● **Assignment**
Find the lines holding the string "Kroatien" in the data, then copy all of them.

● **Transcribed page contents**
******************************

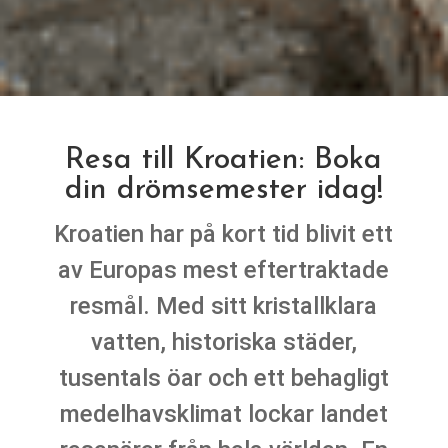
Resa till Kroatien: Boka
din drömsemester idag!
Kroatien har på kort tid blivit ett
av Europas mest eftertraktade
resmål. Med sitt kristallklara
vatten, historiska städer,
tusentals öar och ett behagligt
medelhavsklimat lockar landet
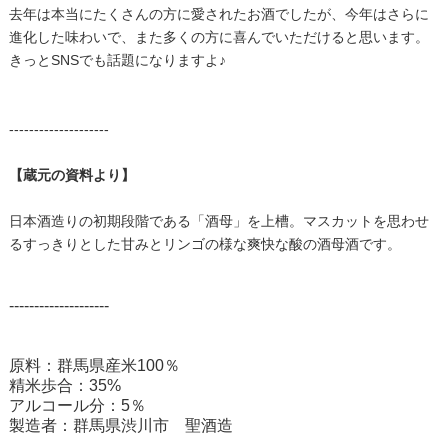
去年は本当にたくさんの方に愛されたお酒でしたが、今年はさらに
進化した味わいで、また多くの方に喜んでいただけると思います。
きっとSNSでも話題になりますよ♪
--------------------
【蔵元の資料より】
日本酒造りの初期段階である「酒母」を上槽。マスカットを思わせ
るすっきりとした甘みとリンゴの様な爽快な酸の酒母酒です。
--------------------
原料：群馬県産米100％
精米歩合：35%
アルコール分：5％
製造者：群馬県渋川市 聖酒造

******************************

● **Task solution**
Resa till Kroatien: Boka
Kroatien har på kort tid blivit ett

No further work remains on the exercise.